When you reach the listing below, copy each line exactly.

§

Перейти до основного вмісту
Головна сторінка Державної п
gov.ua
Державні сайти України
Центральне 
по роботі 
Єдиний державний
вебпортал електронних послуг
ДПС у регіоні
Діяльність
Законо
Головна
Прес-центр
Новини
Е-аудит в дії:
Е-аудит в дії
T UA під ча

§

* **Written solution**:
Перейти до основного вмісту
Головна сторінка Державної п
gov.ua
Державні сайти України
Центральне 
по роботі 
Єдиний державний
вебпортал електронних послуг
ДПС у регіоні
Діяльність
Законо
Головна
Прес-центр
Новини
Е-аудит в дії:
Е-аудит в дії
T UA під ча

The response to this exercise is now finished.